» Input material:
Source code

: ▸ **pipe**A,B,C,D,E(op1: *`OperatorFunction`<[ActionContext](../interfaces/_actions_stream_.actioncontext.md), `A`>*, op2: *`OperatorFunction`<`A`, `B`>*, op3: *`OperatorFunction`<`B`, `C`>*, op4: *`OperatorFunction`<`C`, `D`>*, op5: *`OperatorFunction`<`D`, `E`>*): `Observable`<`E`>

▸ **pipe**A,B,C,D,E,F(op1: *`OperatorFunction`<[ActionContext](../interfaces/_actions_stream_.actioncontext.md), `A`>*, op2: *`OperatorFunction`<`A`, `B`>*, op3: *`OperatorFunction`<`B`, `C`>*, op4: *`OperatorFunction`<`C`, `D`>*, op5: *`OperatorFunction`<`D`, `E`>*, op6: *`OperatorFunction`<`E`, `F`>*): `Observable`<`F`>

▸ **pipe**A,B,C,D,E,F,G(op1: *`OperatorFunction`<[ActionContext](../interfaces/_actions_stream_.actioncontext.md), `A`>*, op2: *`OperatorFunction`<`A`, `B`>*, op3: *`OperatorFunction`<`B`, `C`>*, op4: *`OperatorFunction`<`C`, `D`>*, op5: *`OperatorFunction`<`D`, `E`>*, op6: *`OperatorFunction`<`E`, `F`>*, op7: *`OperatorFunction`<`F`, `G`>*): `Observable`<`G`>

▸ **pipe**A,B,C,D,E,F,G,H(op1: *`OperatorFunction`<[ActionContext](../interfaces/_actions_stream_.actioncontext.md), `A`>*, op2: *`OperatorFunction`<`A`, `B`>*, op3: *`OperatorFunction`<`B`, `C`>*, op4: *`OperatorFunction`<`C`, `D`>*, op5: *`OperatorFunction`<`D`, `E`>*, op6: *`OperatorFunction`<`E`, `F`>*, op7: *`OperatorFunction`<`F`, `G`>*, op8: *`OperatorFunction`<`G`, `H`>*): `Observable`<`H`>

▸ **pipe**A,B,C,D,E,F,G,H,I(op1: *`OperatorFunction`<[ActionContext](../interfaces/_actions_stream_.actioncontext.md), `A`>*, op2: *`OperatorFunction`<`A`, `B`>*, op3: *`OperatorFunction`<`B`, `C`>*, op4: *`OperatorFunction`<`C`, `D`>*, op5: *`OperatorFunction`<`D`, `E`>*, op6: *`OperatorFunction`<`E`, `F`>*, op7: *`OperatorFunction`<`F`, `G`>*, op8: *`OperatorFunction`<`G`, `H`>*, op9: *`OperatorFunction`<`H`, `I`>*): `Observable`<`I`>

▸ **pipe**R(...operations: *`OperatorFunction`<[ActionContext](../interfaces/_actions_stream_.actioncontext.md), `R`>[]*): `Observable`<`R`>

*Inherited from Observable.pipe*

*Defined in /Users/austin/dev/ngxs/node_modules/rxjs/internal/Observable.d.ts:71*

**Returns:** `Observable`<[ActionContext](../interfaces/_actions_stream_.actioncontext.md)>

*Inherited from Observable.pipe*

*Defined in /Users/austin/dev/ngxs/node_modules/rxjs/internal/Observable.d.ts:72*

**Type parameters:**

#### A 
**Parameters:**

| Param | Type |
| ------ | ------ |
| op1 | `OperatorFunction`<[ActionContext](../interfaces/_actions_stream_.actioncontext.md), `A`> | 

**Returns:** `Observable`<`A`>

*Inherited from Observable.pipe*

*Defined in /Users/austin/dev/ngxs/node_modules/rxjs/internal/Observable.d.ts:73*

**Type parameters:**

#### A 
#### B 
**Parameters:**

» Brief:
What the exercise asks for is the listing above, retyped in full.

» Reply to the exercise:
Source code

: ▸ **pipe**A,B,C,D,E(op1: *`OperatorFunction`<[ActionContext](../interfaces/_actions_stream_.actioncontext.md), `A`>*, op2: *`OperatorFunction`<`A`, `B`>*, op3: *`OperatorFunction`<`B`, `C`>*, op4: *`OperatorFunction`<`C`, `D`>*, op5: *`OperatorFunction`<`D`, `E`>*): `Observable`<`E`>

▸ **pipe**A,B,C,D,E,F(op1: *`OperatorFunction`<[ActionContext](../interfaces/_actions_stream_.actioncontext.md), `A`>*, op2: *`OperatorFunction`<`A`, `B`>*, op3: *`OperatorFunction`<`B`, `C`>*, op4: *`OperatorFunction`<`C`, `D`>*, op5: *`OperatorFunction`<`D`, `E`>*, op6: *`OperatorFunction`<`E`, `F`>*): `Observable`<`F`>

▸ **pipe**A,B,C,D,E,F,G(op1: *`OperatorFunction`<[ActionContext](../interfaces/_actions_stream_.actioncontext.md), `A`>*, op2: *`OperatorFunction`<`A`, `B`>*, op3: *`OperatorFunction`<`B`, `C`>*, op4: *`OperatorFunction`<`C`, `D`>*, op5: *`OperatorFunction`<`D`, `E`>*, op6: *`OperatorFunction`<`E`, `F`>*, op7: *`OperatorFunction`<`F`, `G`>*): `Observable`<`G`>

▸ **pipe**A,B,C,D,E,F,G,H(op1: *`OperatorFunction`<[ActionContext](../interfaces/_actions_stream_.actioncontext.md), `A`>*, op2: *`OperatorFunction`<`A`, `B`>*, op3: *`OperatorFunction`<`B`, `C`>*, op4: *`OperatorFunction`<`C`, `D`>*, op5: *`OperatorFunction`<`D`, `E`>*, op6: *`OperatorFunction`<`E`, `F`>*, op7: *`OperatorFunction`<`F`, `G`>*, op8: *`OperatorFunction`<`G`, `H`>*): `Observable`<`H`>

▸ **pipe**A,B,C,D,E,F,G,H,I(op1: *`OperatorFunction`<[ActionContext](../interfaces/_actions_stream_.actioncontext.md), `A`>*, op2: *`OperatorFunction`<`A`, `B`>*, op3: *`OperatorFunction`<`B`, `C`>*, op4: *`OperatorFunction`<`C`, `D`>*, op5: *`OperatorFunction`<`D`, `E`>*, op6: *`OperatorFunction`<`E`, `F`>*, op7: *`OperatorFunction`<`F`, `G`>*, op8: *`OperatorFunction`<`G`, `H`>*, op9: *`OperatorFunction`<`H`, `I`>*): `Observable`<`I`>

▸ **pipe**R(...operations: *`OperatorFunction`<[ActionContext](../interfaces/_actions_stream_.actioncontext.md), `R`>[]*): `Observable`<`R`>

*Inherited from Observable.pipe*

*Defined in /Users/austin/dev/ngxs/node_modules/rxjs/internal/Observable.d.ts:71*

**Returns:** `Observable`<[ActionContext](../interfaces/_actions_stream_.actioncontext.md)>

*Inherited from Observable.pipe*

*Defined in /Users/austin/dev/ngxs/node_modules/rxjs/internal/Observable.d.ts:72*

**Type parameters:**

#### A 
**Parameters:**

| Param | Type |
| ------ | ------ |
| op1 | `OperatorFunction`<[ActionContext](../interfaces/_actions_stream_.actioncontext.md), `A`> | 

**Returns:** `Observable`<`A`>

*Inherited from Observable.pipe*

*Defined in /Users/austin/dev/ngxs/node_modules/rxjs/internal/Observable.d.ts:73*

**Type parameters:**

#### A 
#### B 
**Parameters:**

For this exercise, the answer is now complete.